Output each line of the material below as one string in a JSON list, skipping any blank lines.

—————

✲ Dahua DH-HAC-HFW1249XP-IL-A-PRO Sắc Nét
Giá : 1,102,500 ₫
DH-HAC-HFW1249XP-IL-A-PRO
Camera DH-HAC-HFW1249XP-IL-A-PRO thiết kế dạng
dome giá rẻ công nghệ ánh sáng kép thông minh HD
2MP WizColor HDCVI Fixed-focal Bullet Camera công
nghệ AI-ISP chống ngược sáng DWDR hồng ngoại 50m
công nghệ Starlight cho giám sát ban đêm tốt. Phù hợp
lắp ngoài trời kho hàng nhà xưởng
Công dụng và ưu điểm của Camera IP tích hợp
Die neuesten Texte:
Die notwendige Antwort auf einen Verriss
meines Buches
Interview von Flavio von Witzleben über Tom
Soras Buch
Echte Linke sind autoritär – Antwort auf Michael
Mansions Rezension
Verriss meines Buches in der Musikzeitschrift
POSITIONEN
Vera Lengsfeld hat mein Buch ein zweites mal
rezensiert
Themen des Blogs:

—————

EXERCISE RESULT:
[
  "✲ Dahua DH-HAC-HFW1249XP-IL-A-PRO Sắc Nét",
  "Giá : 1,102,500 ₫",
  "DH-HAC-HFW1249XP-IL-A-PRO",
  "Camera DH-HAC-HFW1249XP-IL-A-PRO thiết kế dạng",
  "dome giá rẻ công nghệ ánh sáng kép thông minh HD",
  "2MP WizColor HDCVI Fixed-focal Bullet Camera công",
  "nghệ AI-ISP chống ngược sáng DWDR hồng ngoại 50m",
  "công nghệ Starlight cho giám sát ban đêm tốt. Phù hợp",
  "lắp ngoài trời kho hàng nhà xưởng",
  "Công dụng và ưu điểm của Camera IP tích hợp",
  "Die neuesten Texte:",
  "Die notwendige Antwort auf einen Verriss",
  "meines Buches",
  "Interview von Flavio von Witzleben über Tom",
  "Soras Buch",
  "Echte Linke sind autoritär – Antwort auf Michael",
  "Mansions Rezension",
  "Verriss meines Buches in der Musikzeitschrift",
  "POSITIONEN",
  "Vera Lengsfeld hat mein Buch ein zweites mal",
  "rezensiert",
  "Themen des Blogs:"
]